-------- DATA SHOWN --------

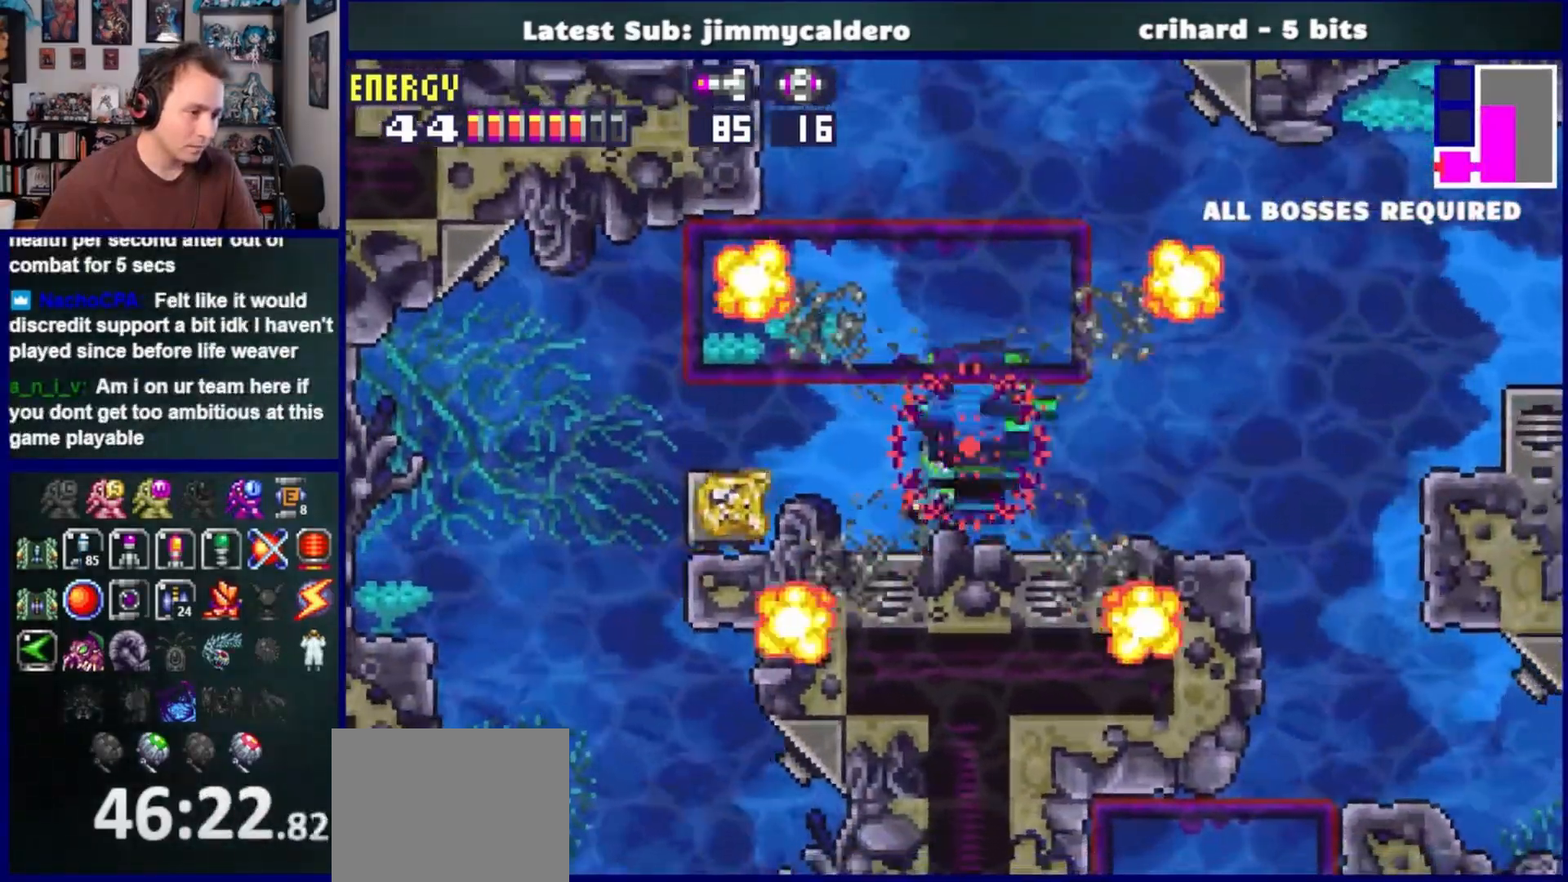
{"dt_ms": 500, "buttons": ["CROSS", "DPAD_RIGHT"], "left_stick": "center", "right_stick": "right", "events": [[433, "CROSS", "down"]]}
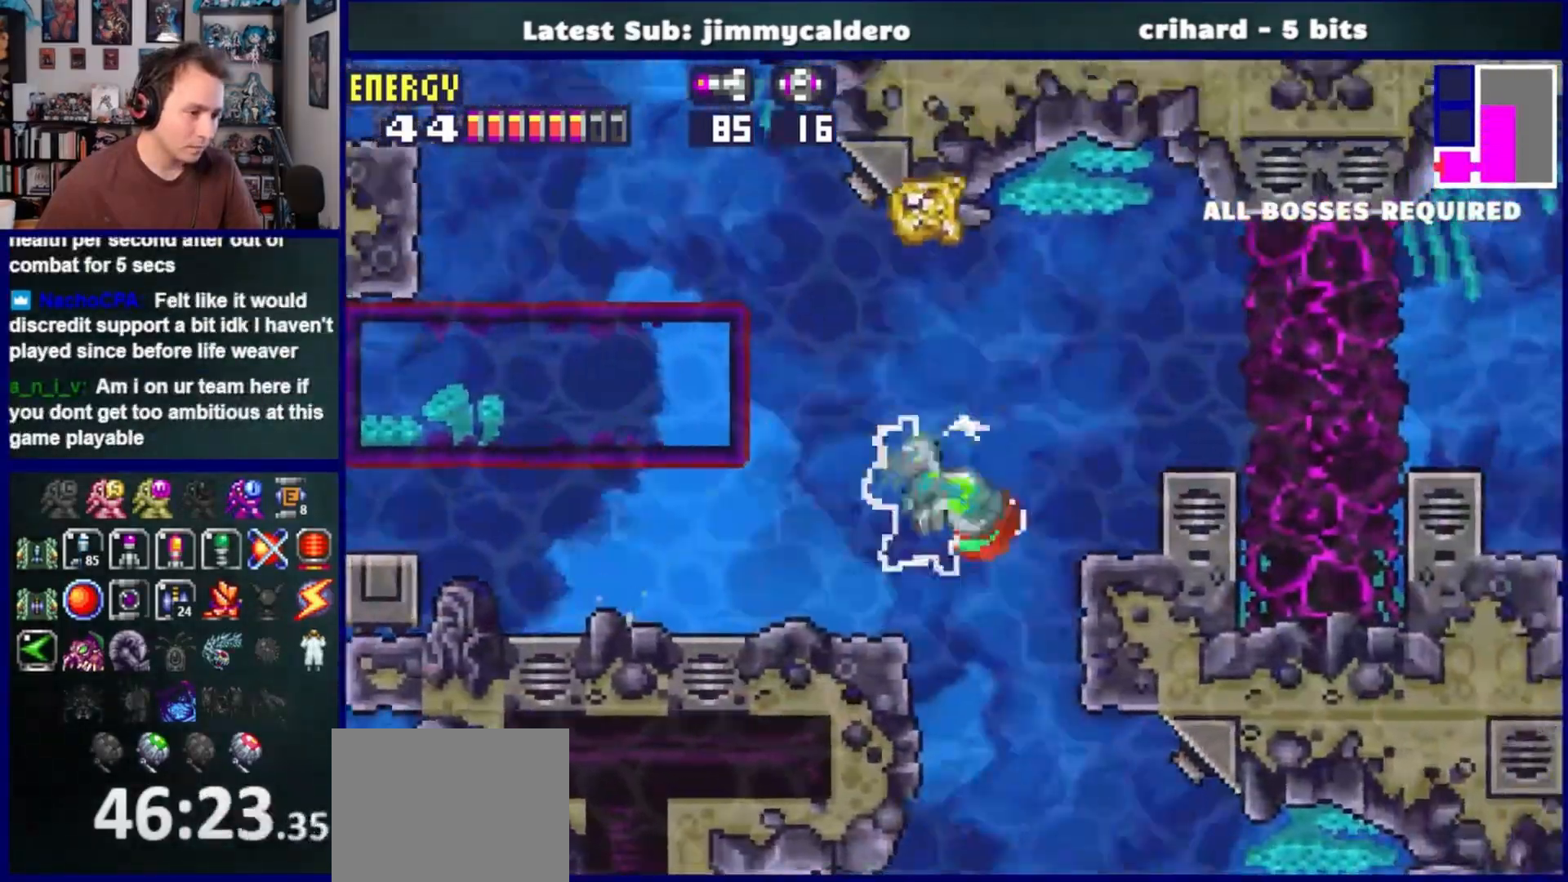
{"dt_ms": 500, "buttons": ["DPAD_RIGHT"], "left_stick": "center", "right_stick": "right", "events": [[167, "CROSS", "up"]]}
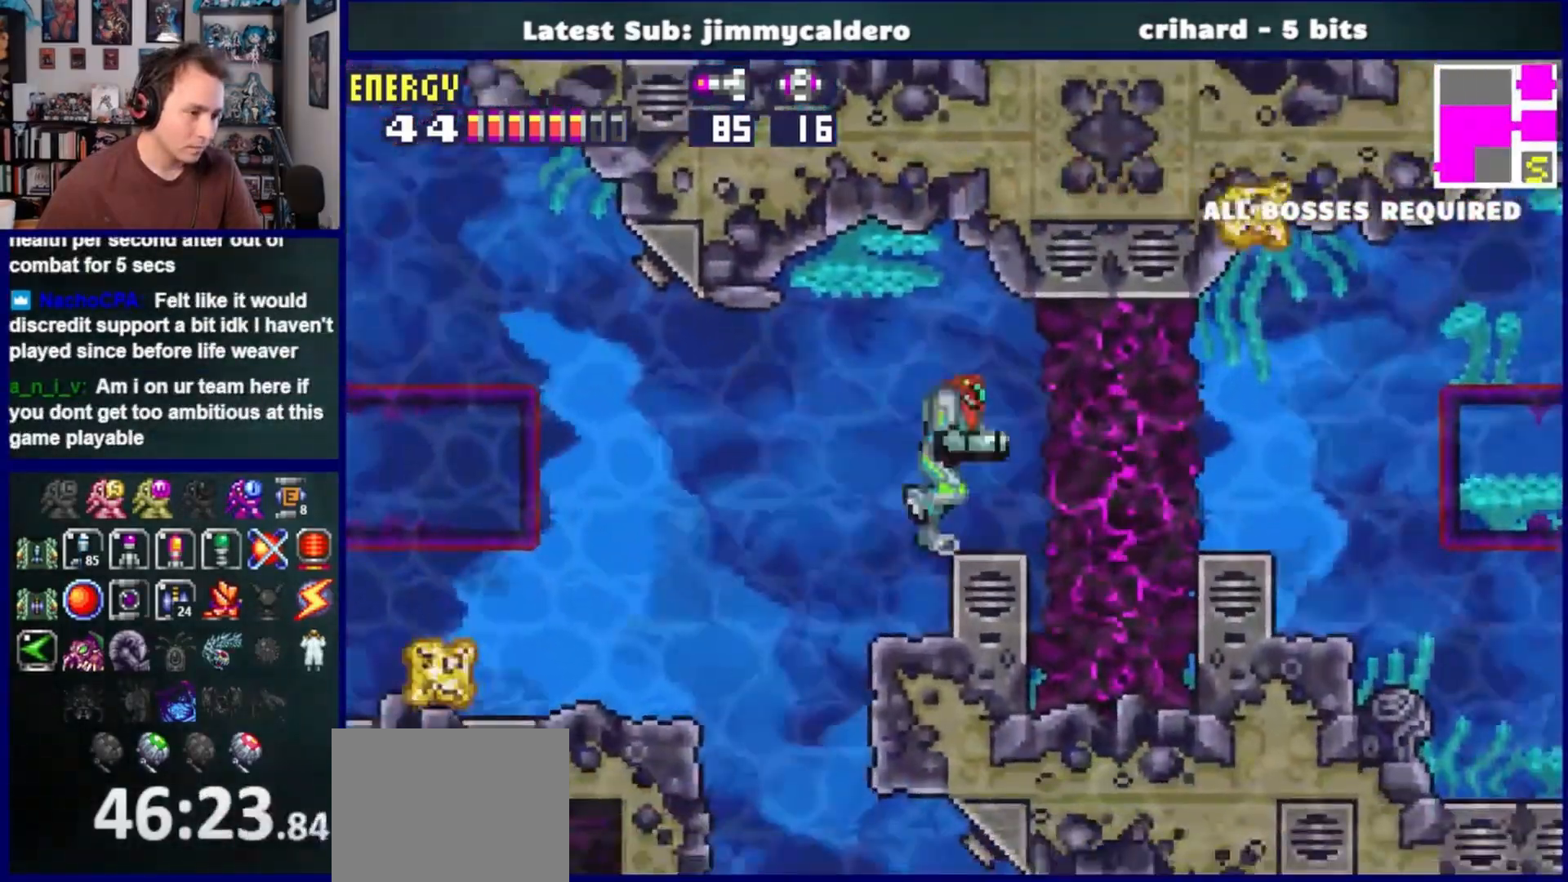
{"dt_ms": 500, "buttons": ["DPAD_RIGHT"], "left_stick": "center", "right_stick": "center", "events": [[17, "CROSS", "down"], [83, "CROSS", "up"], [83, "right_stick", "center"]]}
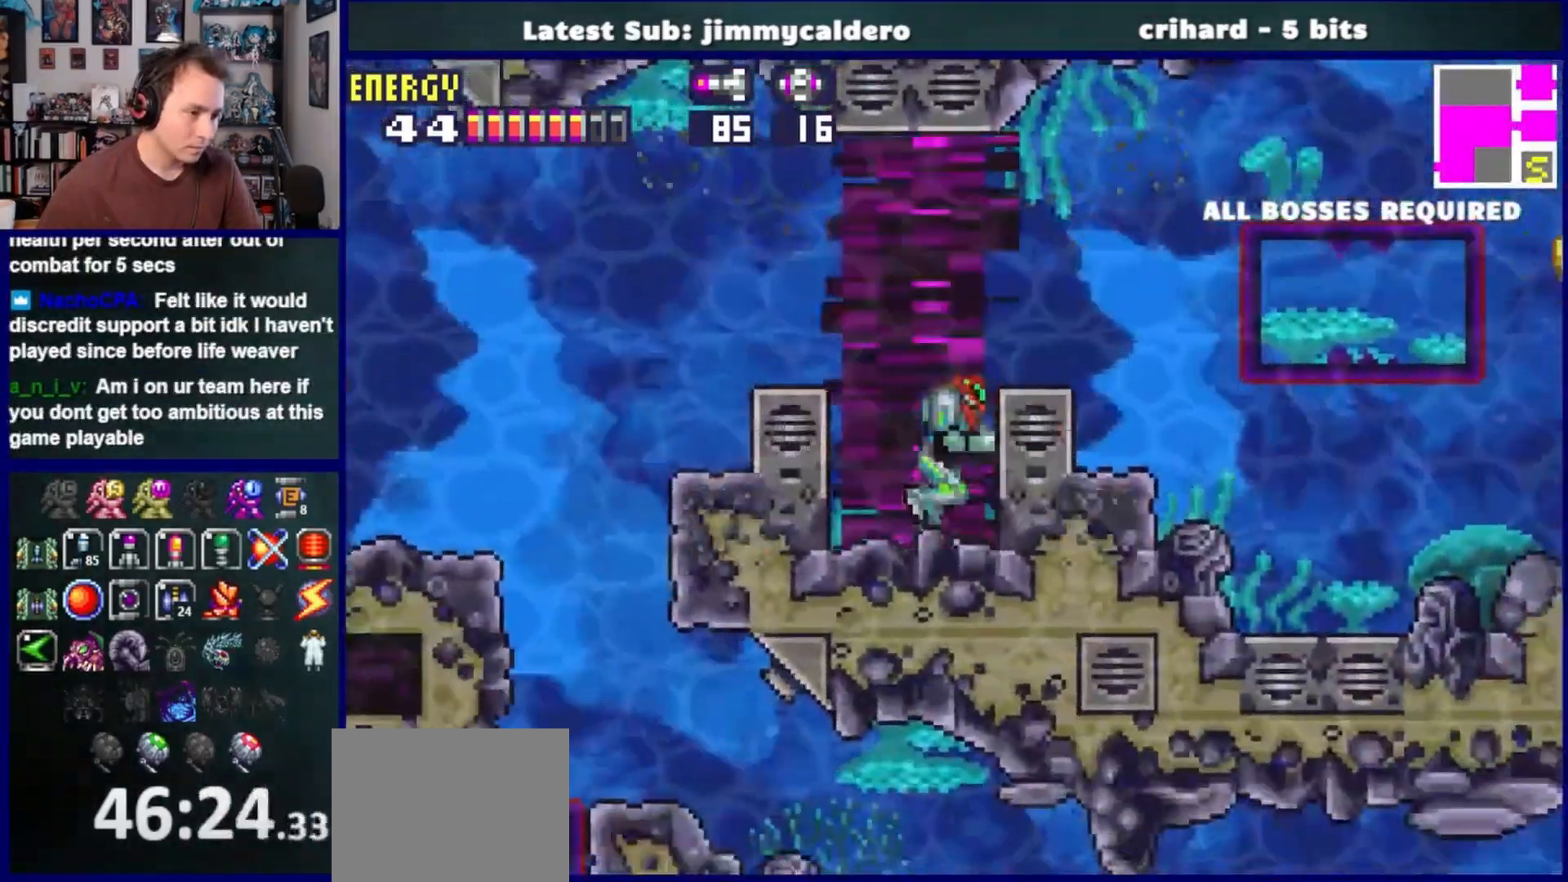
{"dt_ms": 500, "buttons": ["DPAD_RIGHT"], "left_stick": "center", "right_stick": "center", "events": [[33, "CROSS", "down"], [333, "CROSS", "up"]]}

--------

YOUR ASSIGNMENT ::
Which lines of the listing contain the string "down"? Copy each of them.

THE ANSWER ::
{"dt_ms": 500, "buttons": ["CROSS", "DPAD_RIGHT"], "left_stick": "center", "right_stick": "right", "events": [[433, "CROSS", "down"]]}
{"dt_ms": 500, "buttons": ["DPAD_RIGHT"], "left_stick": "center", "right_stick": "center", "events": [[17, "CROSS", "down"], [83, "CROSS", "up"], [83, "right_stick", "center"]]}
{"dt_ms": 500, "buttons": ["DPAD_RIGHT"], "left_stick": "center", "right_stick": "center", "events": [[33, "CROSS", "down"], [333, "CROSS", "up"]]}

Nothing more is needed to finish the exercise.